Left: Elephant Hawk-moth caterpillar. Right: evening primrose flower.

Left: Elephant Hawk-moth caterpillar. Right: evening primrose flower.

You can tell it’s a hawk-moth caterpillar by the spur on its tail end, and the huge “eyes” at the front are not real: they are just markings on the skin, designed to scare predators. This specimen is brown, which is the more usual colour, but they are sometimes green, though with the same eye spots.

This type of evening primose is oenothera biennis (I think) – as suggested by the second part of the latin name, it is a biennial: i.e. it grows in one year and flowers the next, then dies. It is a flower that only opens up late in the day, suggesting it is moth-pollinated, though I’ve read it is largely self-pollinated. There are garden varieties – look under oenothera to find them; I do not know if these are used by the Elephant as a food plant – let me know if you do. The Elephant will use other foodplants, and the one you are most likely to have in your garden is the fuschia. I mentioned rosebay willowherb in my last post, but plant it at your own risk.

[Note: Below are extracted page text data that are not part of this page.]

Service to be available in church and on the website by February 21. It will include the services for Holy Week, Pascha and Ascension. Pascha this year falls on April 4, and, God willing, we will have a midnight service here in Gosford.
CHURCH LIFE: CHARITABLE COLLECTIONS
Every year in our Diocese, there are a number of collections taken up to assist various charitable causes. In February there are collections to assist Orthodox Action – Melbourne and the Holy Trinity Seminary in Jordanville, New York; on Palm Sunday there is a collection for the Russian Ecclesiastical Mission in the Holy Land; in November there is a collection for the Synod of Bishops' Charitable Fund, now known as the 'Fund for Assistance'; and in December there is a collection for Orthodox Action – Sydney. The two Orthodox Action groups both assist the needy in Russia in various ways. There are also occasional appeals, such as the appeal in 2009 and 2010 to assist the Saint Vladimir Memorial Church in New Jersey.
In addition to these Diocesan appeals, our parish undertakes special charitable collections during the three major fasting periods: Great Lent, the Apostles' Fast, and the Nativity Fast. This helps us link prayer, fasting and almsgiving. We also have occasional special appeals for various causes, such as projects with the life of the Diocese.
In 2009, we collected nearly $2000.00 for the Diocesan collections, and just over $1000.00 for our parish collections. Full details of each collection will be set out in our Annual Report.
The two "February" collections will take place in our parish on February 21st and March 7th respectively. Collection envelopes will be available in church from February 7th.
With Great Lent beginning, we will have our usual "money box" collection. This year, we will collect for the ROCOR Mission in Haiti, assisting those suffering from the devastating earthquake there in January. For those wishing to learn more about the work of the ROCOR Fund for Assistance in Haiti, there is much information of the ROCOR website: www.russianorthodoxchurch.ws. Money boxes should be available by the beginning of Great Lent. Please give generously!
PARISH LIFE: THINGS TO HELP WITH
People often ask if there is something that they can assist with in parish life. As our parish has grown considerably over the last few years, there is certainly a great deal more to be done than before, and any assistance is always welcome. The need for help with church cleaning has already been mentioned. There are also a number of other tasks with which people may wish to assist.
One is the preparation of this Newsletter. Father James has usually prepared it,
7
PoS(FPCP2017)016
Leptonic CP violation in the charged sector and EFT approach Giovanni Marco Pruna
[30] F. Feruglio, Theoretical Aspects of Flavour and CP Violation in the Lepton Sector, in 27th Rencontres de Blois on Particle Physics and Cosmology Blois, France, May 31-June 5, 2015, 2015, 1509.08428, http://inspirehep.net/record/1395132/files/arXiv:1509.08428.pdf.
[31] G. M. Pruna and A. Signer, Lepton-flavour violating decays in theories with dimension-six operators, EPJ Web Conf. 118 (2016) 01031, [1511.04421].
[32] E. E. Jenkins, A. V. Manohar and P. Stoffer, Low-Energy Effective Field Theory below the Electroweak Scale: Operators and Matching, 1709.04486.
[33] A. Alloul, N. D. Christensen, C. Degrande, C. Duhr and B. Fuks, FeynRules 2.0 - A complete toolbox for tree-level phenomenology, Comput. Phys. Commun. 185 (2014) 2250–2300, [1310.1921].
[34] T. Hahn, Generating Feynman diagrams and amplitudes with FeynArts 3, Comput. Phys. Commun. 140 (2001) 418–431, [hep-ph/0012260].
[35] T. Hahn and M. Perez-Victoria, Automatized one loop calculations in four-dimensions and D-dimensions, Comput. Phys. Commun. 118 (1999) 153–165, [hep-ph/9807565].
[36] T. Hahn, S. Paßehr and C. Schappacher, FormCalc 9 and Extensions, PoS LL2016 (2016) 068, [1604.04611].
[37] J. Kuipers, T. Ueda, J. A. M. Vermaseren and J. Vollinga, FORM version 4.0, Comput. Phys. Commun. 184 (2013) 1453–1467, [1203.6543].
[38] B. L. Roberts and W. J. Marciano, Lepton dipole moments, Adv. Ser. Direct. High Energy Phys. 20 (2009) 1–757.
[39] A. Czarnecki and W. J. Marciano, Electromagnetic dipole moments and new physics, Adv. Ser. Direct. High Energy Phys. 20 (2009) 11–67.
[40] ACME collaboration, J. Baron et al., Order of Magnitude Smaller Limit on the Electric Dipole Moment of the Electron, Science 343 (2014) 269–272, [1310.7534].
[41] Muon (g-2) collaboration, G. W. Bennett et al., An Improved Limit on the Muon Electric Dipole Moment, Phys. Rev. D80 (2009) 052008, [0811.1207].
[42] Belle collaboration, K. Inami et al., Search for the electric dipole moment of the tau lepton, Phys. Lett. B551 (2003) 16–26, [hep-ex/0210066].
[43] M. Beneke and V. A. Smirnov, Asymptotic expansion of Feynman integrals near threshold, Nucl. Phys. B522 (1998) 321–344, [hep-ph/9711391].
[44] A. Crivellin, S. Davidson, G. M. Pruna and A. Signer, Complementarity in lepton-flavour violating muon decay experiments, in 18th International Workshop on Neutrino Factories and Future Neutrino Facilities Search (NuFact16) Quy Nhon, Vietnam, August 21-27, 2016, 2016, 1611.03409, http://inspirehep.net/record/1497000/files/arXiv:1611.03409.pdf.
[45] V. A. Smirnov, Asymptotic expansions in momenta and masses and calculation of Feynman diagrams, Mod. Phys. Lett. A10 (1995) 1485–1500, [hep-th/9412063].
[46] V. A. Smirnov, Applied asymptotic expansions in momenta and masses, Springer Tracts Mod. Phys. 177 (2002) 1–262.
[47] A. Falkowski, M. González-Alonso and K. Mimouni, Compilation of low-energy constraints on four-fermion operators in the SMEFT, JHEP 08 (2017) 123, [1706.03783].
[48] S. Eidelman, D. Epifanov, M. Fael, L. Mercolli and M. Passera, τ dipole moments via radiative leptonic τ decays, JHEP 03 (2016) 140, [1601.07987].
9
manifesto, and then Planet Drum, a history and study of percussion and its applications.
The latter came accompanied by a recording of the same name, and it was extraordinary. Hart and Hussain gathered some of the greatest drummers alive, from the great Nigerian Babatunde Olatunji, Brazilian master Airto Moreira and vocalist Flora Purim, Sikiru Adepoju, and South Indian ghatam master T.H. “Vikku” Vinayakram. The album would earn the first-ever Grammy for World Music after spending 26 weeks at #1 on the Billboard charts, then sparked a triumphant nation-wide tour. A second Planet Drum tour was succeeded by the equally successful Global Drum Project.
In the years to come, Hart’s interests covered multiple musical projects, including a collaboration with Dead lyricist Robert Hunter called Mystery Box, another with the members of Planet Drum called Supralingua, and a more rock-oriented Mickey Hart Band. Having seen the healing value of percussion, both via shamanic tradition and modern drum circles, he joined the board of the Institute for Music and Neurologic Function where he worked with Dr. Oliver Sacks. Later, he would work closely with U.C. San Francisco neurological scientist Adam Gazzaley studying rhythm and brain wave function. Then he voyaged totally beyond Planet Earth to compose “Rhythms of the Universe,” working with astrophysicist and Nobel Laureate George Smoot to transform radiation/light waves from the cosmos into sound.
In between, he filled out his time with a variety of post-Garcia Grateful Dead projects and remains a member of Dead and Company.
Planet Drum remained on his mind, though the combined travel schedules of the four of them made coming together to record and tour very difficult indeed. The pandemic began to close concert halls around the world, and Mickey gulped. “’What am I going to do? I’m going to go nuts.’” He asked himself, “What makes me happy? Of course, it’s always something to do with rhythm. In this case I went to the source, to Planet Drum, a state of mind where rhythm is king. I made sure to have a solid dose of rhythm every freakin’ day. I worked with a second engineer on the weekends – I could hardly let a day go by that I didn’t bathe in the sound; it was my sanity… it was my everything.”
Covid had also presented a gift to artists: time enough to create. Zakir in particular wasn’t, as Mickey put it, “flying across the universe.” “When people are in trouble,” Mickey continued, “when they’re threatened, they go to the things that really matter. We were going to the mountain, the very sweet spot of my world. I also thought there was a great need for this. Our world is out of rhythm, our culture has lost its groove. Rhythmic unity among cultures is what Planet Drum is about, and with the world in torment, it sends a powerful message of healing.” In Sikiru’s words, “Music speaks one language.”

The view you are most likely to get of the caterpillar is when it starts to wander round looking for a place to pupate. This is likely to be in August/September, and they can roam around for some time before finding a place to burrow down into the earth and turn into a pupa, where they stay until the following May. They can be very hard to spot when they are on bare earth (see below) and are more often spotted when they head across the lawn (so watch out when you are mowing).

Left: caterpillar on the ground. Right: the adult butterfly seems to keep as beady an eye on you as the caterpillar did.

Left: caterpillar on the ground. Right: the adult butterfly seems to keep as beady an eye on you as the caterpillar did.

This is a common moth in most of Britain, so keep an eye open on your fuschia, and you could find it’s housing an elephant!